Un autre exemple fascinant de la domestication dans les Amériques est la ville de Tenochtitlan, capitale des Aztèques, où Hernán Cortés, au début du XVIe siècle, décrivit une agriculture florissante. Les Aztèques cultivaient une large gamme de plantes, allant des légumes verts comme l'oignon et l'ail, aux fruits comme les cerises et les prunes, en passant par le miel extrait des abeilles et du maguey, une plante qui fournissait aussi du sucre et du vin. Cette diversité agricole soutenait une société complexe, où les produits alimentaires étaient abondants et variés.

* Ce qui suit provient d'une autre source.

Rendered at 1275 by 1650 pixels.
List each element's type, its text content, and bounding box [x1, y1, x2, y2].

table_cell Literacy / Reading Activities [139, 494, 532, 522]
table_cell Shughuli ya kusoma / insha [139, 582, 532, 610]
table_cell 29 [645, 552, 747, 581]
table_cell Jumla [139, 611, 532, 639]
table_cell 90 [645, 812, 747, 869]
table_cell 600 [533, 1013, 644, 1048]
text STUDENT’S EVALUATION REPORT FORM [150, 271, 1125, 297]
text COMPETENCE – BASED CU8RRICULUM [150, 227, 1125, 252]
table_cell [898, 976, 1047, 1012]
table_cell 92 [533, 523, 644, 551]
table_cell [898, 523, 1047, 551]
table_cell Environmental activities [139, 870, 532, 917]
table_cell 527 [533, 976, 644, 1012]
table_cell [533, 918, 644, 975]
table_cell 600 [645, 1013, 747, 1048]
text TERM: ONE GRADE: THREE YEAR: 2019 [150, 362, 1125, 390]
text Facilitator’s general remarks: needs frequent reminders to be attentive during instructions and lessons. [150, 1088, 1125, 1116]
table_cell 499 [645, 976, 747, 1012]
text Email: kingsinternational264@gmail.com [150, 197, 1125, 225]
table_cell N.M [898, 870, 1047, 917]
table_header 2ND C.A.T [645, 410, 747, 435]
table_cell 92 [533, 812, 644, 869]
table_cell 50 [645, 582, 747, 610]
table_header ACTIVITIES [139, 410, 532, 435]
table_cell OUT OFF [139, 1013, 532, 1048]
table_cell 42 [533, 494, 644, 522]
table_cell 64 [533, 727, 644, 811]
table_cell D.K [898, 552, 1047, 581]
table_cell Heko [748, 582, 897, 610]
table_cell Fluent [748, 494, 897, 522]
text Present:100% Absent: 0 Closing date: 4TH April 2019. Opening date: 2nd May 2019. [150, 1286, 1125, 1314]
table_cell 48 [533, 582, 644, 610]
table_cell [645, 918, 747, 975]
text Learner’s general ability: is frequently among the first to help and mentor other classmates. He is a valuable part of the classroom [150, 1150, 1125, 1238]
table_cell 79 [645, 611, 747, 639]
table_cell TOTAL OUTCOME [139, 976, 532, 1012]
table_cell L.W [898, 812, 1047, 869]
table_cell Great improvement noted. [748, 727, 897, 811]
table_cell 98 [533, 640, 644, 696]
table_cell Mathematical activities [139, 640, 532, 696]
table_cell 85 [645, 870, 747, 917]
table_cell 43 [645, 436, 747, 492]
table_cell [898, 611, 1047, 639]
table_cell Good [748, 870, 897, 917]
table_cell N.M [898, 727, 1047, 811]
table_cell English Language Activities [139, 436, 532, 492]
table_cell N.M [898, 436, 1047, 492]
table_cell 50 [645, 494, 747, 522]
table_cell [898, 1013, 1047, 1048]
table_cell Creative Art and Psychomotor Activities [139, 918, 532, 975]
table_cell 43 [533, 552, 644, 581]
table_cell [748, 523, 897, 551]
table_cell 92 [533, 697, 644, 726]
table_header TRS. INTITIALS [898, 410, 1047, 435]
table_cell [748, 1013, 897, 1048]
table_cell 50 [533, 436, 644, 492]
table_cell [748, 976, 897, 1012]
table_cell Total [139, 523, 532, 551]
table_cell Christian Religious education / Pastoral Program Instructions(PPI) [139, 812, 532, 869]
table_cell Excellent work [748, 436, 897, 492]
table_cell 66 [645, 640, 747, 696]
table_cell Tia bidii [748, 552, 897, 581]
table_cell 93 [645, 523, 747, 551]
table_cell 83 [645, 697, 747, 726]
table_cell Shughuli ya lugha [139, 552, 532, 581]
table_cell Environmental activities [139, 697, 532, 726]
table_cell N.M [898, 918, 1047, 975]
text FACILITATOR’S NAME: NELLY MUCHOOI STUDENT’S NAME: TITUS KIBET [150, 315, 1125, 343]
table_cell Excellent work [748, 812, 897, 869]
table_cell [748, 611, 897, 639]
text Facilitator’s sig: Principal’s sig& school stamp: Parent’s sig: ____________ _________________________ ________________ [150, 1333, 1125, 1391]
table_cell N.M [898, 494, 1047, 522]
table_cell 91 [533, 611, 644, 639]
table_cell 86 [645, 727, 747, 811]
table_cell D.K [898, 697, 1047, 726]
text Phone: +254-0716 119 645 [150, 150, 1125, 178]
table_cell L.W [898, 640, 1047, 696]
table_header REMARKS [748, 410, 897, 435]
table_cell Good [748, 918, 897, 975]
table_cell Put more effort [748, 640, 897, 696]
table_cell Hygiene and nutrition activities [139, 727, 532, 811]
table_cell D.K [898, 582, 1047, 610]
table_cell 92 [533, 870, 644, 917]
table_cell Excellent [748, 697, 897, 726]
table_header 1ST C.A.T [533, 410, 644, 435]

Il est important de noter que, bien que de nombreuses civilisations aient vu le jour grâce à l'agriculture, la transition de la chasse et cueillette à l'agriculture ne fut pas immédiate. Dans certaines régions du monde, ce changement a eu lieu progressivement sur une période de 10 000 ans. Les premiers villages agricoles étaient généralement petits et indépendants, fondés sur des systèmes de culture autonomes, où chaque famille cultivait ses propres ressources. Ces communautés, bien que disposant parfois de liens commerciaux avec d'autres villages, étaient loin d'être hiérarchisées ou centralisées. Les structures de ces villages étaient souvent simples, composées de maisons de tailles similaires, et les outils et ressources étaient fabriqués localement. Les villages, bien qu'ayant des échanges limités, étaient suffisamment indépendants pour ne pas dépendre du commerce extérieur pour leur survie. Cette indépendance économique et la faible spécialisation des métiers sont des caractéristiques notables des premières sociétés agricoles.

Les animaux domestiqués, comme le chien, jouent également un rôle clé dans l'évolution des sociétés agricoles. Des recherches récentes en génomique ont permis de retracer l'histoire du chien, montrant qu'il descend probablement du loup gris, domestiqué entre 15 000 et 40 000 ans en Asie. Le chien a été l'un des premiers animaux domestiqués par l'homme, servant à la fois de compagnon et de travailleur. Ce lien entre l'homme et l'animal a renforcé les sociétés humaines, notamment dans leur capacité à chasser, à protéger les récoltes et à servir de guide.

Ces premières pratiques agricoles et la domestication des animaux ne sont pas seulement un chapitre de l'histoire ancienne, mais elles ont jeté les bases des sociétés modernes. La manière dont les humains ont adapté leur environnement à leurs besoins, tout en créant des réseaux d'échanges et de communication, reste une référence pour comprendre l'évolution des sociétés humaines. Les premières sociétés agricoles ont non seulement permis de nourrir des populations de plus en plus nombreuses, mais elles ont aussi préparé le terrain pour la complexification des structures sociales et politiques, menant, des milliers d'années plus tard, à l'émergence des grandes civilisations.